7. The contention of the OP is that the complainant is a patient of Diabetes Mellitus and Hypertension and duration of history of Diabetes Mellitus is since 10 years and Hypertension is since 7 years, which is pre-existing disease, which existed prior to the policy issued by the OP and this fact was not disclosed in the proposal form and the claim of the complainant is inadmissible due to coming under clause B13 and Exclusion Clause-1 of the terms and conditions of the OP, which reads as under:-
B13 Disclosure to information norm- the policy shall be void and all the premium stated herein shall be forfeited to the company, in the event of misrepresentation, mis-description or non-disclosure of any material fact.

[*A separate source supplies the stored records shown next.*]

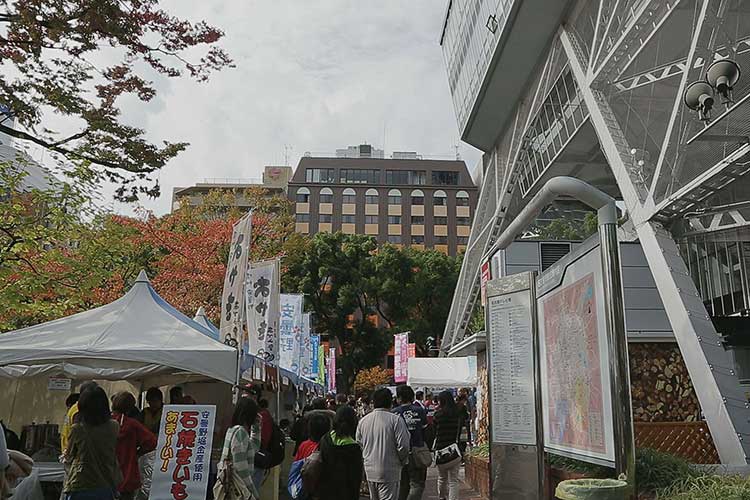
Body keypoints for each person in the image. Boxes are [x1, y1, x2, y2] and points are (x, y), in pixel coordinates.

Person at [63, 386, 120, 500]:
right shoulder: (114, 426)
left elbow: (69, 455)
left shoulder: (77, 429)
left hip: (81, 483)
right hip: (106, 481)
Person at [356, 388, 410, 500]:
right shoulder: (396, 420)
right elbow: (403, 446)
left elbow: (359, 445)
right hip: (390, 469)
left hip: (370, 470)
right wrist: (402, 461)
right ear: (390, 402)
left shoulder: (363, 421)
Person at [111, 392, 157, 500]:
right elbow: (152, 442)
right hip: (128, 474)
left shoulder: (103, 422)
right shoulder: (132, 424)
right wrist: (138, 452)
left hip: (105, 475)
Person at [219, 397, 262, 498]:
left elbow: (254, 448)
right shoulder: (240, 432)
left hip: (230, 486)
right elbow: (241, 469)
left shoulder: (232, 430)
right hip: (237, 489)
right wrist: (253, 492)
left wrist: (256, 428)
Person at [318, 406, 363, 500]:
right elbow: (355, 479)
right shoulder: (354, 448)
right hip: (345, 493)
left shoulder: (326, 439)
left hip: (325, 491)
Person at [392, 385, 429, 500]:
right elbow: (426, 431)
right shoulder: (419, 411)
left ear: (399, 398)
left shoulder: (394, 413)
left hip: (399, 453)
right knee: (417, 483)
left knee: (402, 484)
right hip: (417, 451)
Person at [433, 391, 462, 500]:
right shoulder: (456, 414)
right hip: (454, 450)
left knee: (441, 478)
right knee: (453, 480)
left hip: (441, 451)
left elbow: (434, 432)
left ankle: (442, 497)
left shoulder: (438, 415)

Exclusion clause 1- the company shall not be liable to make any payment for any claim directly or indirectly caused by, based on arising out of or attributable to any of the following: benefits will not be available to any pre-existing condition, ailment or injury, until 36 months of continuous coverage have elapsed, after the date of inception of first mediclaim insurance policy, provided the preexisting disease/ailment/injury is disclosed in the proposal form.
8. It is not disputed that the complainant has purchased a mediclaim insurance policy from the OP and it is also not disputed that the complainant got operated himself from the doctor. It is proved that the complainant lodged claim for availing cashless facility but the same was declined vide Ex.C-6. It is proved that no claim for reimbursement was lodged by the complainant himself as he was asked to claim reimbursement, vide Ex.C-6. In such circumstances, the complainant is directed to lodge the claim for reimbursement alongwith necessary required information/documents to the OP, within 15 days from the date of receipt of the copy of the order and then the OP will settle the claim of the complainant within 15 days from the date of receipt of the claim form, failing which the OPs will be liable to pay compensation of Rs.20,000/- to the complainant. It is further ordered that if the complainant is not satisfied with the settlement of the claim made by the OPs, then he is at liberty to file a fresh complaint. Original documents submitted alongwith the complaint be returned to the complainant for onward submission of the same to OP for the settlement of the claim. Thus, this complaint is disposed of. This complaint could not be decided within stipulated time frame due to rush of work.
9. Copies of the order be supplied to the parties free of cost, as per Rules. File be indexed and consigned to the record room.